The Marriage of Maria Braun is long on plot, expertly crafted with characters, conflicts and drama. Maria’s journey from 1945 to 1954 is full of the ups and downs of human existence. That’s not to say other Fassbinder films aren’t plot heavy, but here it’s different. More like a Hollywood movie produced by Warner Brothers at any point in the 20th Century.The film is a spectacle with period setting, detailed costumes, and on-location filming complete with hundreds of extras. It’s an epic, and a new phase for Fassbinder. The type of film Michael Cimino would have loved to make in 1979. It’s the kind Scorsese went on to make.
One of the best opening scenes ever, the movie explodes with a wedding during the end of WWII. Even the credits explode on the screen. Maria and Hermann Braun are united for a brief moment in time. Happiness is a freeze frame during the opening titles. They then spend the rest of the movie apart.
The film’s first act pivots on a reverse Fear Eats the Soul moment, where young Maria dances with Bill, the black American. They begin a love affair where people look and think twice, but Fassbinder is not concerned with that story here.The scene where Hermann returns is devastating. Talk about love being colder than death. Hermann (Klaus Löwitsch) watches voyeuristically from the doorway as Maria declares her love for Bill – while stripping the middle-aged man naked. The heartbreak is arrested with a surprising burst of violence – not from where the audience is expecting.
The next brilliant scene is all about Hanna Schygulla’s amazing, dominant performance as Maria. As the second act unfolds, Maria (and Hanna Schygulla) delivers an impressive English turn as she takes down another American soldier on a train. Maria Braun 2, American Soldiers 0. This moment is a precursor to Christoph Waltz’s multi-lingual feats in Quentin Tarantino’s Inglorious Basterds, a film that shares a color palette and visual style to Maria Braun.

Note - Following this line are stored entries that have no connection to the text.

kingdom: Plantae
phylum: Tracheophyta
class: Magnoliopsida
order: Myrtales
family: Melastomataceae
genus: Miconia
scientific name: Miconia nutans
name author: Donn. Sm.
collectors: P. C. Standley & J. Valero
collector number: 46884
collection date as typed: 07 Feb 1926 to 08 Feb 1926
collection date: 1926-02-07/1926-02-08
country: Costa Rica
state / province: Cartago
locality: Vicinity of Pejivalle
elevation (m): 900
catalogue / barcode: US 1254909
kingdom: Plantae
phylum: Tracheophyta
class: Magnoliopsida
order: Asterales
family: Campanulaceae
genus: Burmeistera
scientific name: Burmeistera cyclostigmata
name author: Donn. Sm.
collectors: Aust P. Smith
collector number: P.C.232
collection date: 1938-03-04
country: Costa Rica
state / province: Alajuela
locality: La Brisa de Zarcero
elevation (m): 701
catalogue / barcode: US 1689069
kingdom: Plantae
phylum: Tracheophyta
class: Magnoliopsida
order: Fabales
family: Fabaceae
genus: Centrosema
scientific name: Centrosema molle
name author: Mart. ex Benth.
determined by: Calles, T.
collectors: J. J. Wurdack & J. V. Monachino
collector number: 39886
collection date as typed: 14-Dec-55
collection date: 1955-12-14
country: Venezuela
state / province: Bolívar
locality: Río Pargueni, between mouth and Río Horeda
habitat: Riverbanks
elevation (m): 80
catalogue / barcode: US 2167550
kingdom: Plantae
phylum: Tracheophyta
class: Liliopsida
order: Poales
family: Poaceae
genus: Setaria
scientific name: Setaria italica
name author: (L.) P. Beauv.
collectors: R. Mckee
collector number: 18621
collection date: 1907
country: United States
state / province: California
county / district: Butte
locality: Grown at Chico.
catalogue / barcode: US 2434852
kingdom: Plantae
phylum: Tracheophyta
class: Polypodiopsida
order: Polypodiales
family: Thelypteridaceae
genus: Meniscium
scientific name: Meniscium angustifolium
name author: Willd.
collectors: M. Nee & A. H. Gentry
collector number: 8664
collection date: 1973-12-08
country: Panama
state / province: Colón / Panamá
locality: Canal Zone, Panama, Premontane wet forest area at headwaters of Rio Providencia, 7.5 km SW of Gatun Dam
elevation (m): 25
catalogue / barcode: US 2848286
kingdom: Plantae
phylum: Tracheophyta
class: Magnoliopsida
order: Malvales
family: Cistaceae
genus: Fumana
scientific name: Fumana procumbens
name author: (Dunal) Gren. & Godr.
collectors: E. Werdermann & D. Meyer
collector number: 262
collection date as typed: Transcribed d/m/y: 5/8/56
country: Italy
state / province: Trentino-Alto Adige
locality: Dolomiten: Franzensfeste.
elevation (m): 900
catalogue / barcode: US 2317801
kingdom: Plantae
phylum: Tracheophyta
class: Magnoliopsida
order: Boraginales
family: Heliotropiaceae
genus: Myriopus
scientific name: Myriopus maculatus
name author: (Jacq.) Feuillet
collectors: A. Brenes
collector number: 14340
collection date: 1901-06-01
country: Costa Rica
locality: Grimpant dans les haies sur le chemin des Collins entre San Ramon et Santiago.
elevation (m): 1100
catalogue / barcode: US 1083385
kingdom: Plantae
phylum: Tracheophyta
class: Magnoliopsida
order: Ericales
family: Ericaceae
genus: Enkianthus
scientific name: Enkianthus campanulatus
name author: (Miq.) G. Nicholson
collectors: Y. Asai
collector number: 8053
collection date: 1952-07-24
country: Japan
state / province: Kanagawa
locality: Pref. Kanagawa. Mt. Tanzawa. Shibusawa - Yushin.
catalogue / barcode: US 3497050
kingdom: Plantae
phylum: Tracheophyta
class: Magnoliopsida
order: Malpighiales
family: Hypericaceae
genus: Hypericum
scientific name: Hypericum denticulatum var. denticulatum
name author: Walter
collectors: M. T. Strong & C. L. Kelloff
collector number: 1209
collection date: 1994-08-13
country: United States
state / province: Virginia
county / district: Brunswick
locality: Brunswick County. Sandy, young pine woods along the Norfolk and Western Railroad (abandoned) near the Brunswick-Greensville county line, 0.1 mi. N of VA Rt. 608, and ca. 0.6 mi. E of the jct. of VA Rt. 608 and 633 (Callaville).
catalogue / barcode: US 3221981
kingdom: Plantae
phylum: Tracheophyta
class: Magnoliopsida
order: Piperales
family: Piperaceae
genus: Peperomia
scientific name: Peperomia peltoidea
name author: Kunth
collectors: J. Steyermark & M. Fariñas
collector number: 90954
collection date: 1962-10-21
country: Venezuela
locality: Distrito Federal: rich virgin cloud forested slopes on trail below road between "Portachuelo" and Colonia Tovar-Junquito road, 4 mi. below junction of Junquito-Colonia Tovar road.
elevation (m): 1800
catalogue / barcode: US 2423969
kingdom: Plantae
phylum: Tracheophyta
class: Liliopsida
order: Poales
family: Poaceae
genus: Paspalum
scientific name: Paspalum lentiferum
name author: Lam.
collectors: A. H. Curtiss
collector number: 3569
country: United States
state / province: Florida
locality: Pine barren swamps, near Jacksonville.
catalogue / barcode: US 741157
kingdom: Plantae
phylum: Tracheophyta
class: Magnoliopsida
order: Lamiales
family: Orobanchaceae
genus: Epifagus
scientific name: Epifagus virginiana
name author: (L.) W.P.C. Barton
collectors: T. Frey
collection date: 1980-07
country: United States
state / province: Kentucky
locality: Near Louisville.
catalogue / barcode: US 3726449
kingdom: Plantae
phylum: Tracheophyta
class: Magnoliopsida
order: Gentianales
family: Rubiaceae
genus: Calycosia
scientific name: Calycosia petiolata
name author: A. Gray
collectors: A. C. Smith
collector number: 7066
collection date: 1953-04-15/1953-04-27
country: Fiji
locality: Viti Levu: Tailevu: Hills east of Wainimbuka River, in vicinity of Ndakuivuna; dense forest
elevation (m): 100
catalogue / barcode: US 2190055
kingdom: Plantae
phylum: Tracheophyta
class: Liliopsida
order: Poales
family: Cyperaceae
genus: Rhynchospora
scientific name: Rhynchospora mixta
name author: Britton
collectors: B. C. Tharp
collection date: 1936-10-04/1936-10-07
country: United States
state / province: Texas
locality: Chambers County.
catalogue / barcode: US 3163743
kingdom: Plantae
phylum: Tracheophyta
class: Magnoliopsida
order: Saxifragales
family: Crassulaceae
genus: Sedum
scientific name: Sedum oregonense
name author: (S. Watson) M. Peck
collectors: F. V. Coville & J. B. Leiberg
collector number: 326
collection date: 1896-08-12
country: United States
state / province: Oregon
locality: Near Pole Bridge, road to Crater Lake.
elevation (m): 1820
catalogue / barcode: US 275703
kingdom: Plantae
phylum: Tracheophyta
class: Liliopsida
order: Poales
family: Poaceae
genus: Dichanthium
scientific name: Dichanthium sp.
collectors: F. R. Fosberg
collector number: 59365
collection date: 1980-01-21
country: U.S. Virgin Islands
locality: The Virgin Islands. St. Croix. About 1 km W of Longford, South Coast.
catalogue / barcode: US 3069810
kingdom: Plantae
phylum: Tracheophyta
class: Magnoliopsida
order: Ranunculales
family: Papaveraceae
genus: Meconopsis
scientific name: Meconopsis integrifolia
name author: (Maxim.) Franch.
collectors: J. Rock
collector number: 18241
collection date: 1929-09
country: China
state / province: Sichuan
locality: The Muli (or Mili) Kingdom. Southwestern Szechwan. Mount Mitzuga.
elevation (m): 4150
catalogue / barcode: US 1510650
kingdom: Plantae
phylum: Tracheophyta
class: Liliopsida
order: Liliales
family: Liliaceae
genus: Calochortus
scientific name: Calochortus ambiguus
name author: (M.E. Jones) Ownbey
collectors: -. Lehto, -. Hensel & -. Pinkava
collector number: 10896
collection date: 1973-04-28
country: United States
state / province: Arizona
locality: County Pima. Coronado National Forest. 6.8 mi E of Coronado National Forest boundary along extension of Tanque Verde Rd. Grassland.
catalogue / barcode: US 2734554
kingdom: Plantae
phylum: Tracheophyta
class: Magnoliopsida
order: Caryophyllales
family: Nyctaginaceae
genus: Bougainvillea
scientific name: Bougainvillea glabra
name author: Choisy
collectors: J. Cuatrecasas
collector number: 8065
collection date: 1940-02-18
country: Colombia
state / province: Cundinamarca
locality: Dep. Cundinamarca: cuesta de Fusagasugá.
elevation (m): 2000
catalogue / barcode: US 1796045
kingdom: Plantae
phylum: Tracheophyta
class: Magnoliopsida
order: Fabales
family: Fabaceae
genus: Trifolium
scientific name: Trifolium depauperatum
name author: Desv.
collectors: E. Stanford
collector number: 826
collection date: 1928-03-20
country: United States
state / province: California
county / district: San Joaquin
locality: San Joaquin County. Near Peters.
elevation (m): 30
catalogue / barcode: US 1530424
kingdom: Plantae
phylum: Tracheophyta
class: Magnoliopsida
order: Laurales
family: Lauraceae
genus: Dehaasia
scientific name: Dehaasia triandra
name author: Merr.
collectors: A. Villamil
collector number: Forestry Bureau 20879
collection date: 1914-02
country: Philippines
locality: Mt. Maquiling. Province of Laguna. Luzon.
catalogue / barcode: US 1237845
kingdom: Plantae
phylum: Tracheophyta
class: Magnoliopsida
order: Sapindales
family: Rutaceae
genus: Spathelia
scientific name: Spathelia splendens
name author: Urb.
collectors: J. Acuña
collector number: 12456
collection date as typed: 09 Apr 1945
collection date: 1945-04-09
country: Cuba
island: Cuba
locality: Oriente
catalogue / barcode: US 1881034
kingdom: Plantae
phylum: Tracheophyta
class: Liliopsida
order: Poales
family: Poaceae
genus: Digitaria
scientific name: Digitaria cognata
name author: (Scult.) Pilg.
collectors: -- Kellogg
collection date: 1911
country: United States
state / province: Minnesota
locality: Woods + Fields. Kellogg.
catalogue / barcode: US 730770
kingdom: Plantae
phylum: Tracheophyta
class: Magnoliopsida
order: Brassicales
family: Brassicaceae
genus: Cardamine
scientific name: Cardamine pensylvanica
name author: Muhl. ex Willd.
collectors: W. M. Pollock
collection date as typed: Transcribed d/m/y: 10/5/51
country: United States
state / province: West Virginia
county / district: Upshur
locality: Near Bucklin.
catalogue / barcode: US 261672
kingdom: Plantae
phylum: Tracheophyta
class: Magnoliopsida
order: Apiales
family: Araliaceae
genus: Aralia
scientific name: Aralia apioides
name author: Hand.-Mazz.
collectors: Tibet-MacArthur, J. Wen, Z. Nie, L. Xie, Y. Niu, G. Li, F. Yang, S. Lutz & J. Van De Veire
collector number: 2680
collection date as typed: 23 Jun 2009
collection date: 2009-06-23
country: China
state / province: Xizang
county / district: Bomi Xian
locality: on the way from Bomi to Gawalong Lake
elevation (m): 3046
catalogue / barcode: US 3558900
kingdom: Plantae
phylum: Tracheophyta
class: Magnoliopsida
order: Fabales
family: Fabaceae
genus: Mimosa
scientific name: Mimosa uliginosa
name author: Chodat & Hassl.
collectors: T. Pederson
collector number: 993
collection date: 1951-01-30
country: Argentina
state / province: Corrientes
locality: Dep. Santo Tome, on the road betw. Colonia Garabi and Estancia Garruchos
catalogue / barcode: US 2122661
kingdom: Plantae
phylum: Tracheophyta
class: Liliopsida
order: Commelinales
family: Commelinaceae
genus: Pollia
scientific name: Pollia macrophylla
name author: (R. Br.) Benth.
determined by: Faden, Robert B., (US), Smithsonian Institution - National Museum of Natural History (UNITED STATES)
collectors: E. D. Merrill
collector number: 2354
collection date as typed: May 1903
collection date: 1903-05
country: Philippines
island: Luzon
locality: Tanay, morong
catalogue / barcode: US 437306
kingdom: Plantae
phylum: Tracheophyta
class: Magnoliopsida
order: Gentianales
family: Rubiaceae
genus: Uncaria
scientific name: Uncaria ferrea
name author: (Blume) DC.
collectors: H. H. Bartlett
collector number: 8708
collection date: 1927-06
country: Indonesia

A third beautiful moment, uniquely Fassbinder, occurs at Maria’s mother’s birthday party. Maria walks across the room and briefly slow-dances with all the partygoers. It’s a smooth tracking shot, timed perfectly to capture Maria’s mind as she pirouettes from man to man to woman to man. She eventually lands on her lover Oswald. They too decide to dance, and the camera tracks back across the room landing on Maria’s sad friend Gerti – standing alone with her back to the crowd. It’s a poignant, touching moment that encapsulates the entire film in one camera move.
There is no American equivalent of Maria Braun. An American version of this story would have had Maria Braun played by Diane Keaton where she has a baby then moves to the country to raise a child under hilarious circumstances. Or Meg Ryan’s Maria Braun would have quickly succumbed to Tom Hanks’s charm. Even in the 2020s, Hollywood filmmakers are still struggling to depict authentic female characters that are complex and independent of men. Today’s Hollywood would give Maria Braun actual superpowers and send her off with other guardians of the galaxy.
This is Fassbinder’s most complete film. Many consider it his best for the “Hollywood-ness” of it. But it fires on all cylinders – unlike his or anyone else’s films. Not just the plot or acting or cinematography (by Michael Ballhaus), but also sound design and lighting and wardrobe and production design. All the key creative departments. Oscars didn’t happen for Maria Braun, but it could have easily swept all categories. It’s a real MOVIE-movie. With scope and heart, tangibles and history as we see the modern nation of (West) Germany created before our eyes.The film is dedicated to Peter Zadek, the German theatre director.